Tuesday, March 18, 2008

Emotionally Drained

School re-opened yesterday, plenty of tests to revise for, term 2 is just as pressurizing >:( Baby and i get to spend less time with each other now that studying is just 3/4 of our life for now ): I seriously need to buck up on my work. I'm slacking so much that my results are not just what i expected. Anyway, today, i was late for school, roar. After school, had prattttaaaa for lunch with baby, miki & veronica :) And later, napha test. I'm so fat right now, i need to loose weight. Maybe i should seriously try slimming pills =p =p It may probably work for me. Haa :D

I just honestly dislike the fact of her hitting you or scrugging you on your shoulders, i hate it when she lays her hands on you. You jolly well know i dislike her so much, but still, in front of me?

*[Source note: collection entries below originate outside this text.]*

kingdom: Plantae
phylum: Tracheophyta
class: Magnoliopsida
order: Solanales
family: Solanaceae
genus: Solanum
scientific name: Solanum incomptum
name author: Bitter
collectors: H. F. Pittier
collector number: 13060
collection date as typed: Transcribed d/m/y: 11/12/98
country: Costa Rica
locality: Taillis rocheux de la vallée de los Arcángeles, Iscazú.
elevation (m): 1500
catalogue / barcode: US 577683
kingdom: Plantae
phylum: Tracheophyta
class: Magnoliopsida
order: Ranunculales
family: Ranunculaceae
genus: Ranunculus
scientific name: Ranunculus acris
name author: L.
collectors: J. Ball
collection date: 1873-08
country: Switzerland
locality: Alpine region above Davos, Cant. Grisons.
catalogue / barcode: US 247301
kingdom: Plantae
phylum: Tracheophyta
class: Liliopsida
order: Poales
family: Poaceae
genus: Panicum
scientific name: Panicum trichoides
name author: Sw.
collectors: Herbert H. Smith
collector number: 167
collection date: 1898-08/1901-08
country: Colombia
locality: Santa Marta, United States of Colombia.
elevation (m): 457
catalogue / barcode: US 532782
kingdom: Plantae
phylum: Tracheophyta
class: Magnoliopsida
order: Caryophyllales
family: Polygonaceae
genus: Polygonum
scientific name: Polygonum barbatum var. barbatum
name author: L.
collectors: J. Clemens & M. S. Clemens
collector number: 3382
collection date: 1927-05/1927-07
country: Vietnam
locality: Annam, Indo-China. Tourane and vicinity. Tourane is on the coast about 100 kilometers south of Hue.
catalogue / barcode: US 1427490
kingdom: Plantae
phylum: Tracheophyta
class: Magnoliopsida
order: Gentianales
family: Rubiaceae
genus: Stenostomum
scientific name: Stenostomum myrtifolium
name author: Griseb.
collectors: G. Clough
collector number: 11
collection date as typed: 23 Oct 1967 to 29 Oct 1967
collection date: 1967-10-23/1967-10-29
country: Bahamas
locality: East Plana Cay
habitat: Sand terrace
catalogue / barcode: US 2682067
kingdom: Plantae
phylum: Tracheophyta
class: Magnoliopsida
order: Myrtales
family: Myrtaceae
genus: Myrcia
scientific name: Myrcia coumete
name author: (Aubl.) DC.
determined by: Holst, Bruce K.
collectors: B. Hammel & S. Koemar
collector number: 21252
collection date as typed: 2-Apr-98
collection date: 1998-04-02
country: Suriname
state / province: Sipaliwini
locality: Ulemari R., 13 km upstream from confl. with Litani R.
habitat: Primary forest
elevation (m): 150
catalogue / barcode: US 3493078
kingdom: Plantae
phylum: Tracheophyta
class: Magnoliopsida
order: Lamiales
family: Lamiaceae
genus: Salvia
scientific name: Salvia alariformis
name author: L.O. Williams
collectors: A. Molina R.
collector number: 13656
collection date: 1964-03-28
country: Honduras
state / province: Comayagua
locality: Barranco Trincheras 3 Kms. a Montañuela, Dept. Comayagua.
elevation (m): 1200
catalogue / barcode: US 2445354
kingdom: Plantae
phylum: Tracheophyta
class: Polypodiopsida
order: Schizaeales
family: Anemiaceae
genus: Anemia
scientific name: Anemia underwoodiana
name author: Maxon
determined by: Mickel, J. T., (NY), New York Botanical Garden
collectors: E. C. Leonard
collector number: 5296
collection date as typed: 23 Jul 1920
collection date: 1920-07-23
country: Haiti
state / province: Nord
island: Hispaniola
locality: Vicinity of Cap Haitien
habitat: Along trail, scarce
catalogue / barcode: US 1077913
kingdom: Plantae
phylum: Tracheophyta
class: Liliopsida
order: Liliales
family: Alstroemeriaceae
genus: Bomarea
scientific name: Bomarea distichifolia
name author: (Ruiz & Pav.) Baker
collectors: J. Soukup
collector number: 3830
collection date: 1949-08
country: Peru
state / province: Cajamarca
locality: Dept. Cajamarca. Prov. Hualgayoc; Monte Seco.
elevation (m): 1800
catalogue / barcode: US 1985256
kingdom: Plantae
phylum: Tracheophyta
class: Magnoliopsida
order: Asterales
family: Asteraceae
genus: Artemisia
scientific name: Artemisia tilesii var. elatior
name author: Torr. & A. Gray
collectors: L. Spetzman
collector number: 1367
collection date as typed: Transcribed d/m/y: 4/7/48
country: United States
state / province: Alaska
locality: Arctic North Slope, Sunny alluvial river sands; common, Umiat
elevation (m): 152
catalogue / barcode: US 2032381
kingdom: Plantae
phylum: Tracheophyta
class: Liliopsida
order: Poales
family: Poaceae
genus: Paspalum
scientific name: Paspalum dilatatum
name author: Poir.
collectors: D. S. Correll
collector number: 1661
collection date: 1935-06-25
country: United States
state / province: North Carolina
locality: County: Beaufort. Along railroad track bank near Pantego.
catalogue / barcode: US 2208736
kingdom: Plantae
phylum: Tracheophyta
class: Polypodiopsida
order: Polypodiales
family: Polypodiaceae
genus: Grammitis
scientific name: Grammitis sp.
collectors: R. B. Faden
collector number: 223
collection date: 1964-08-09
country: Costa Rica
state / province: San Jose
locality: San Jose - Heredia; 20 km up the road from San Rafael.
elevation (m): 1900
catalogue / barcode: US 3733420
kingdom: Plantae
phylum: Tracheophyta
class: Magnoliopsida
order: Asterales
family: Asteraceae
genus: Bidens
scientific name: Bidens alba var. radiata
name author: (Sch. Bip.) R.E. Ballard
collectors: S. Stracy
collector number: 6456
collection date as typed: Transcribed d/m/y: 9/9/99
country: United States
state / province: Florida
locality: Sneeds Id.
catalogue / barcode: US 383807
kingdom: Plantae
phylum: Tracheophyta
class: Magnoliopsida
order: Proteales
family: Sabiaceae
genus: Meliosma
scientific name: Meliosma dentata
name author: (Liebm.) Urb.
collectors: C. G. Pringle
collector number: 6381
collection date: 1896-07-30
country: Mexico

Opening of Singapore Fly Wheel:




















Russell Chew's sweet sixteen:
Birthday cakes from coffee bean :]Cute weights =p
Russell's gifts from the clique :]
:)
baby, me, swenn, veron
Birthday Boyyyy ;)
Chawanmushi
Bufffetttt
Tasted weirrrrd
Coloured plates
more coloured plates =p
Retarded baby =p
My smelly boy :]
Baby, i'll always love you :)

I don't want you to leave me, even if it's for a day, weeks and even months. I'm just not ready to wake up every morning having this feeling of being way apart from you. I just hope i could fast forward our lives when you finally have the freedom to decide and for me to choose. Not a single worry would be kept at bay when we're finally together baby. I just feel so lost without you now. I'm sorry for being so selfish and unreasonable but i seriously don't want you to leave abroad, even though it's just some holiday. Ever since the time i was in america, it was a killer without you. I told myself verbally that i'll never want to hurt myself like this again. The thought of being without you for those few weeks just honestly makes me feel so pressured and stressed up. I want to be able to wake up and hear your voice each morning and read your good morning messages each new day. Baby, i really love you so much. I just don't want to have the feeling of loosing you. Especially the fear of you changing your character. Please baby. I love you. Well, it's only a matter of time anyway.